I have searched far and wide for an answer to this problem. I'm using a Microsoft SQL Server, suppose I have a table that looks like this:
+--------+---------+-------------+-------------+
| ID | NUMBER | COUNTRY | LANG |
+--------+---------+-------------+-------------+
| 1 | 3968 | UK | English |
| 2 | 3968 | Spain | Spanish |
| 3 | 3968 | USA | English |
| 4 | 1234 | Greece | Greek |
| 5 | 1234 | Italy | Italian |
I want to perform one query which only selects the unique 'NUMBER' column (whether is be the first or last row doesn't bother me). So this would give me:
+--------+---------+-------------+-------------+
| ID | NUMBER | COUNTRY | LANG |
+--------+---------+-------------+-------------+
| 1 | 3968 | UK | English |
| 4 | 1234 | Greece | Greek |
How is this achievable?
This question is related to
sql
sql-server
unique
distinct
Since you don't care, I chose the max ID for each number.
select tbl.* from tbl
inner join (
select max(id) as maxID, number from tbl group by number) maxID
on maxID.maxID = tbl.id
Query Explanation
select
tbl.* -- give me all the data from the base table (tbl)
from
tbl
inner join ( -- only return rows in tbl which match this subquery
select
max(id) as maxID -- MAX (ie distinct) ID per GROUP BY below
from
tbl
group by
NUMBER -- how to group rows for the MAX aggregation
) maxID
on maxID.maxID = tbl.id -- join condition ie only return rows in tbl
-- whose ID is also a MAX ID for a given NUMBER
A very typical approach to this type of problem is to use row_number()
:
select t.*
from (select t.*,
row_number() over (partition by number order by id) as seqnum
from t
) t
where seqnum = 1;
This is more generalizable than using a comparison to the minimum id. For instance, you can get a random row by using order by newid()

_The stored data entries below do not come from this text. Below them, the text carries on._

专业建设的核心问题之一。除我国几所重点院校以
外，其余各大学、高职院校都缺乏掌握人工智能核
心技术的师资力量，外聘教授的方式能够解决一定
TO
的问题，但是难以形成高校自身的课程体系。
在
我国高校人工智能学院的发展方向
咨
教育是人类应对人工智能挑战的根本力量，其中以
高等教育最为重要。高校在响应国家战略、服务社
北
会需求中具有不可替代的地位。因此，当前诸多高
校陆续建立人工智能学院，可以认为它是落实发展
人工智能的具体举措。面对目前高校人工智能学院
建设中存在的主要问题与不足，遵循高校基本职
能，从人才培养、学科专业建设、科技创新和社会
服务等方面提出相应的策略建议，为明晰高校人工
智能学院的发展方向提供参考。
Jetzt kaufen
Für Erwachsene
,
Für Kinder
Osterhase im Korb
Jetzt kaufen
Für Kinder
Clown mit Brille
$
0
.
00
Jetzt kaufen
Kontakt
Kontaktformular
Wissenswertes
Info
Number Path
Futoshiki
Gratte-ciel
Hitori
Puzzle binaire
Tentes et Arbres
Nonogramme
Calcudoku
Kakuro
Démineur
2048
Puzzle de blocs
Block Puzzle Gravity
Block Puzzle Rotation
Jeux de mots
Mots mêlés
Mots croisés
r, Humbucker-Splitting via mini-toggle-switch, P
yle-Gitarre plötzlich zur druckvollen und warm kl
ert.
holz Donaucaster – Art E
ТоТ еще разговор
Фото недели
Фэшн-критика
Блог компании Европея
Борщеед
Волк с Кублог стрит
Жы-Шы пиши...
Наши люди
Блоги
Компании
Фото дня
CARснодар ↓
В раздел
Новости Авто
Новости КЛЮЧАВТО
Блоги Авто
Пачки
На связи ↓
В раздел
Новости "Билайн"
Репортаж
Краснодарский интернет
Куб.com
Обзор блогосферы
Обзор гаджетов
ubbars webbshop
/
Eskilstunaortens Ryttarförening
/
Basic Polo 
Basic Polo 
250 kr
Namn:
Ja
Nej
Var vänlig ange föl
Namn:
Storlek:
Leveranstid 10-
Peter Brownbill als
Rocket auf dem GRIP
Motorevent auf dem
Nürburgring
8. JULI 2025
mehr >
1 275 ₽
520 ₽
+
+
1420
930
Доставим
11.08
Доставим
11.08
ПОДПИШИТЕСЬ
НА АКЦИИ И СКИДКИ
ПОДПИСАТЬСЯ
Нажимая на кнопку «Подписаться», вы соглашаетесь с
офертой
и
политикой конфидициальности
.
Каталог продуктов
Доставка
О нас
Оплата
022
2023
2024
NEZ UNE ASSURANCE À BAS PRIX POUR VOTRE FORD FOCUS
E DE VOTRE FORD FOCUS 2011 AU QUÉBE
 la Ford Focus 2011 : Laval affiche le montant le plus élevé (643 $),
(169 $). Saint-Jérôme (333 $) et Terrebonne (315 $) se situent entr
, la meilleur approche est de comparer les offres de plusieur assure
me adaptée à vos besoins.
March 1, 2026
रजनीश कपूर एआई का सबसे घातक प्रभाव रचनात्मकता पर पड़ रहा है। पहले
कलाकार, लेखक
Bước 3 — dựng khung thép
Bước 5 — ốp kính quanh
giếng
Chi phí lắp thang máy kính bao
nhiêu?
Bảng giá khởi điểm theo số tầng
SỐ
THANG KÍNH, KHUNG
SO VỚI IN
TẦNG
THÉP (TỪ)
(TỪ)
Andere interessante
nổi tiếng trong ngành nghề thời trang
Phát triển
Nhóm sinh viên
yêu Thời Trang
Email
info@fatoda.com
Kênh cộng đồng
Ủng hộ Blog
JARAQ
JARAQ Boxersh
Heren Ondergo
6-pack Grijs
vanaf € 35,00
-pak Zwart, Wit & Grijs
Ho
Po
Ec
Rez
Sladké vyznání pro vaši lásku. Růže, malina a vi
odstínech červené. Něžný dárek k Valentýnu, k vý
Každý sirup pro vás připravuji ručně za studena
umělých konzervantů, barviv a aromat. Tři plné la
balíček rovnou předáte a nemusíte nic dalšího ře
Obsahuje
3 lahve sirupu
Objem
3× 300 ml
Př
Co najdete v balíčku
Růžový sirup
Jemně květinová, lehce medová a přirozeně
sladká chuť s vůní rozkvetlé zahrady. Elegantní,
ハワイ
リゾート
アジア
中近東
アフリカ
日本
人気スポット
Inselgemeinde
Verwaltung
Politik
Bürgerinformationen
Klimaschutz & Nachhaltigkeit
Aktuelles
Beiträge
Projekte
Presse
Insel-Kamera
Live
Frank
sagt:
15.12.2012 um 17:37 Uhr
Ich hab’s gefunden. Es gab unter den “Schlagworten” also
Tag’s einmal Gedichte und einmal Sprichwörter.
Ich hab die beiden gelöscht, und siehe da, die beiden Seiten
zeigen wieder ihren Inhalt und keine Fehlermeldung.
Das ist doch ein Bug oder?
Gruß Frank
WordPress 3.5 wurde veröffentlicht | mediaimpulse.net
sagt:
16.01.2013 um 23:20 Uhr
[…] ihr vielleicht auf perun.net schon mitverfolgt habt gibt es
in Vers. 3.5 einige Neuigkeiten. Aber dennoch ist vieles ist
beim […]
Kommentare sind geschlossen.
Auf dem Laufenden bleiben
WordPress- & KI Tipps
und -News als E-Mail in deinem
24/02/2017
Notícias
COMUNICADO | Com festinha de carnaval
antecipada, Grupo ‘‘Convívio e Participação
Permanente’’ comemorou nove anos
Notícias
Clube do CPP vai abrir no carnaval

. You can select 2 rows by using where seqnum <= 2
.
You will use the following query:
SELECT * FROM [table] GROUP BY NUMBER;
Where [table]
is the name of the table.
This provides a unique listing for the NUMBER
column however the other columns may be meaningless depending on the vendor implementation; which is to say they may not together correspond to a specific row or rows.